◆ Page extract ◆
I suppose the main issue I like to take up when writing for and about boys - and I do write about boys, because I feel for them - is the issue of the Silent Code of Conduct (my term). We boys get kind of stuck in this code, though no one openly talks about it. I guess the best way to illustrate this code-thing would be through a story. This is part of my own life, an experience that I carry within me that in very subtle ways probably influences my writing.
One calm day I was out surfing. The waves were barely big enough to make the effort worthwhile, but the ocean was warm and sparkled like diamonds. I sat on my surfboard looking back at the trees and rocks along the coastline, thinking about whatever came into my mind. I was happy to be there, just me and one of my friends, and two other guys I didn't know. We were all around fourteen or fifteen years old.
We'd been out for about an hour when one of the boys I didn't know calmly pointed his chin toward the reef, about 40 or 50 feet away. "Got one shark surfing with us," he said, as if it were a mullet, or one of those fat hotel-pond carps.

◆ Parts of the exercise ◆
1. Answer these questions about the passage on the Silent Code of Conduct:
(a) What name does the writer give to the issue taken up when writing for and about boys?
(b) About how old were the boys out surfing?
(c) How far away was the reef the boy pointed his chin toward?
2. Lay out the stretch of the records from the line containing "Trace every road" through the end of the records as a Markdown table with columns Row and Line, one row per line and blank lines left out.

◆ Material to process ◆

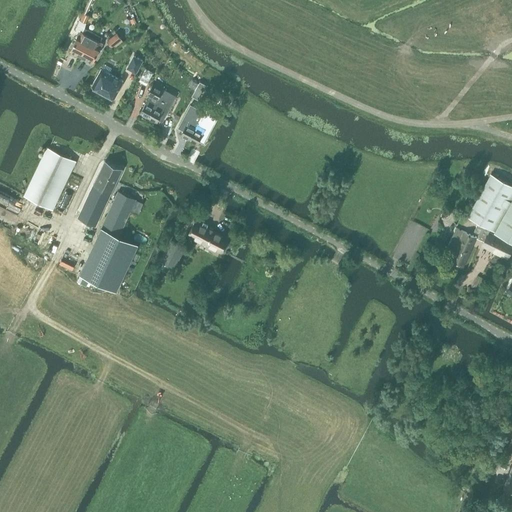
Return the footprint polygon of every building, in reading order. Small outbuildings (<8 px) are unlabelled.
[(88,0),(83,11),(84,12),(87,13),(93,0),(88,0)] [(80,19),(86,22),(89,14),(87,13),(84,12),(80,19)] [(80,20),(75,28),(82,31),(86,23),(80,20)] [(70,50),(81,56),(94,32),(85,27),(80,36),(78,35),(70,50)] [(94,32),(81,56),(93,62),(101,47),(104,43),(101,41),(103,36),(94,32)] [(122,40),(117,33),(107,40),(112,47),(122,40)] [(143,60),(134,55),(127,68),(136,72),(143,60)] [(146,68),(139,81),(146,85),(153,72),(146,68)] [(123,81),(101,69),(92,85),(114,97),(123,81)] [(194,80),(190,87),(195,89),(198,83),(194,80)] [(151,95),(149,99),(148,99),(146,103),(141,112),(149,116),(158,99),(163,89),(153,84),(148,94),(151,95)] [(158,99),(149,116),(157,120),(158,118),(163,120),(176,96),(163,89),(158,99)] [(196,89),(192,95),(198,98),(202,92),(196,89)] [(191,104),(179,126),(183,129),(181,134),(189,138),(198,121),(199,121),(204,111),(203,111),(191,104)] [(198,121),(189,138),(197,142),(202,132),(206,125),(198,121)] [(47,147),(24,196),(53,209),(75,162),(76,161),(47,147)] [(78,217),(95,225),(122,169),(105,160),(78,217)] [(511,183),(490,171),(467,214),(511,238),(511,183)] [(118,191),(117,195),(101,227),(119,235),(126,220),(136,199),(118,191)] [(195,222),(189,234),(221,250),(227,238),(195,222)] [(477,225),(474,232),(480,234),(479,235),(480,236),(479,239),(484,241),(488,234),(489,231),(482,228),(477,225)] [(101,227),(80,274),(115,290),(138,244),(119,235),(101,227)] [(454,250),(449,260),(463,266),(477,237),(456,227),(447,247),(454,250)] [(484,241),(482,245),(506,257),(507,257),(511,247),(511,245),(488,234),(484,241)] [(162,261),(174,267),(184,246),(172,240),(162,261)] [(511,439),(508,449),(511,451),(511,466),(503,488),(511,491),(511,439)]
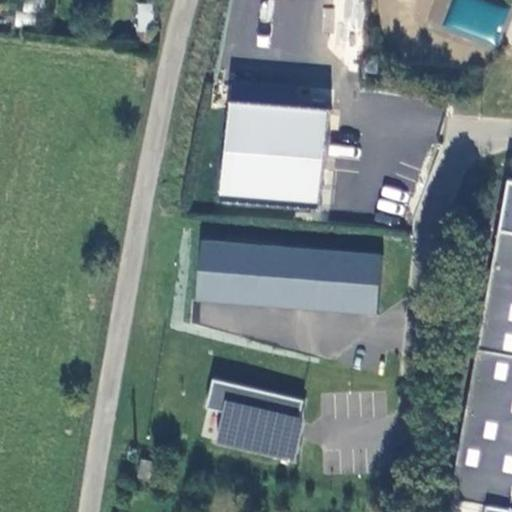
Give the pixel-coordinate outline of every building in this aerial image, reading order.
[(37,25),(40,0),(24,0),(22,23),(37,25)] [(152,34),(154,11),(137,10),(132,49),(148,50),(149,34),(152,34)] [(335,111),(240,104),(231,199),(324,207),(335,111)] [(511,226),(501,225),(450,498),(511,509),(511,226)] [(377,315),(382,253),(199,239),(194,300),(377,315)] [(311,418),(302,416),(306,401),(218,382),(212,406),(227,412),(220,445),(300,462),(311,418)] [(169,472),(173,450),(162,448),(158,470),(169,472)] [(139,459),(136,479),(149,480),(152,461),(139,459)]
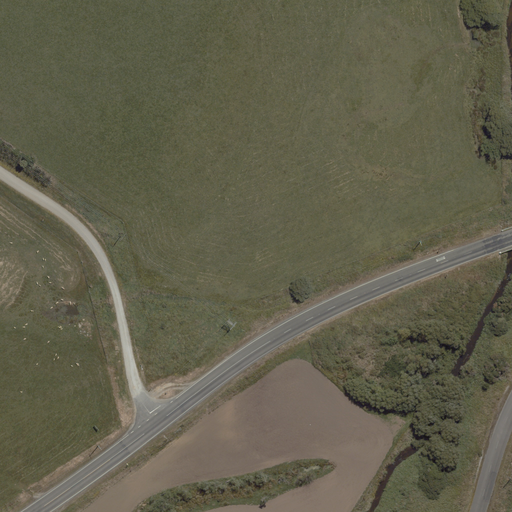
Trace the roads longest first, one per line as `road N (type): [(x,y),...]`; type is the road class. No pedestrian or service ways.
road 1 (secondary): [(159,423),(309,318),(511,237)]
road 2 (unclassified): [(0,172),(72,220),(100,253),(137,394),(159,423)]
road 3 (secondary): [(35,511),(159,423)]
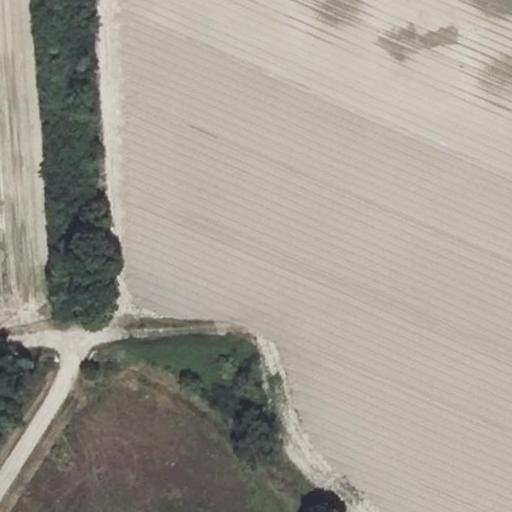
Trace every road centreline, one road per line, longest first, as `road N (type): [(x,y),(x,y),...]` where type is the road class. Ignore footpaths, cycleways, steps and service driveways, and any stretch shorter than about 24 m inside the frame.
road 1 (track): [(0,343),(511,307)]
road 2 (unclassified): [(0,481),(56,393),(78,337),(79,195),(66,0)]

◆ Expected answers ◆
1.
(a) The Silent Code of Conduct.
(b) Around fourteen or fifteen years old.
(c) About 40 or 50 feet.

2.
| Row | Line |
|---|---|
| 1 | Trace every road centreline, one road per line, longest first, as `road N (type): [(x,y),(x,y),...]` where type is the road class. Ignore footpaths, cycleways, steps and service driveways, and any stretch shorter than about 24 m inside the frame. |
| 2 | road 1 (track): [(0,343),(511,307)] |
| 3 | road 2 (unclassified): [(0,481),(56,393),(78,337),(79,195),(66,0)] |